I’ve recently started working on a couple (three, actually) new banjos. At the moment, they consist solely of mostly-complete fretboards. I’ll get some more pictures of the fretboards as they develop, but for the moment here are a couple of quick jigs. They’re nothing to write home about, but might spur some thought.
Fretboard slotting jig, aka miter box
I built this miter box several years ago during construction of my first instrument, which was essentially a strum stick (think “long-neck dulcimer with triangular body”). It’s pretty simple, and is constructed of poplar. It was originally adjustable, using some bolts and wing nuts. Turns out I was a bit shortsighted, because the bolts weren’t long enough for the width of a banjo fretboard blank (my blanks were about 2 3/8” wide). So, I hot-glued the two halves down to a scrape of MDF after carefully ensuring they were squared.

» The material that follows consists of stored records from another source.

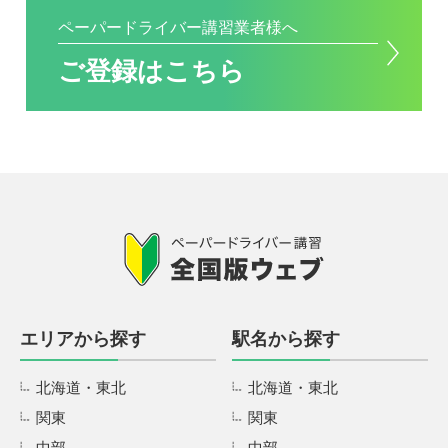
ペーパードライバー講習業者様へ
ご登録はこちら
エリアから探す
駅名から探す
北海道・東北
北海道・東北
関東
関東
中部
中部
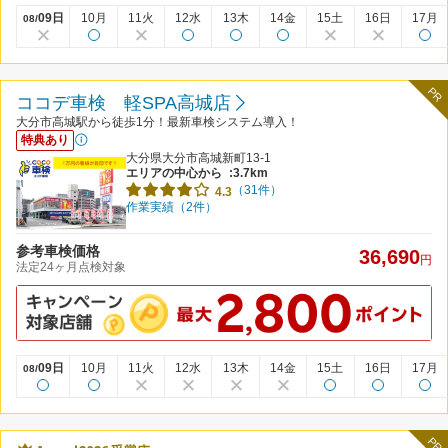
09日
10月
11火
12水
13木
14金
15土
16日
17月
08/
PR
ココデ車検 軽SPA高城店
大分市高城駅から徒歩1分！最新車検システム導入！
特典あり
大分県大分市高城新町13-1
エリアの中心から
:3.7km
（31件）
4.3
作業実績（2件）
参考車検価格
36,690
円
法定24ヶ月点検対象
09日
10月
11火
12水
13木
14金
15土
16日
17月
08/
PR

Really the only other thing that makes this miter box “special” is that the slot is cut with the same saw that I use to cut the frets. That’s a hardware store dovetail saw, modified to cut slots the width of a fret tang. Basically, I clamped the saw teeth in the vise between two steel plates and screwed it down good and tight to take all the set out of the teeth.
I was thinking of making a more fancy fret slot jig, but would have spent too much time and money on it. As it is, I think this is the last time I cut my own fret slots. Let’s see, Rockler 1/4” thick 3”x24” bocote = ~$15, plus about an hour of my time measuring and re-measuring down to 64ths of an inch, then cutting and sweating… or I could buy a 5/16” thick 3”x20” bocote fingerboard from LMII = $14, plus $9 to get it slotted at my preferred scale length… yeah, wish I’d done the latter!
Binding Laminator Jig
This was inspired by a much more refined jig at Stew Mac. My jig basically consists of a tapered slot in a piece of scrap, with strips of tape as required to adjust the fit. In the wide part of the slot, there’s a nail to keep the two strips of binding apart until they are pushed together in the narrow part of the slot. Basically, you feed two strips of plastic binding into the wide part, and then pull them through from the narrow side. Meanwhile, you hold a brush with acetone between the two strips where the nail holds them apart, so that as you pull them through, they get coated with acetone. The two pieces meet, and bind instantly. Voila. This one certainly isn’t pretty. (I included a couple of strips of black-white laminated binding in the photo for reference.
I needed a shooting board for arbitrarily tapering boards (i.e. for tapering the fretboard edges from the heel end down to the nut end). I found a scrap board about 3’ long with a good straight edge on it, and attached a couple toggle clamps to it. Now I just clamp down the fretboard and run my block or smooth plane along it until I reach the line. Most of the work is in ensuring that I get the fretboard clamped down in the correct orientation.
The jig to the left of the shooting board is my heel angle/radius cutting jig. I’ll have to write about that some other time.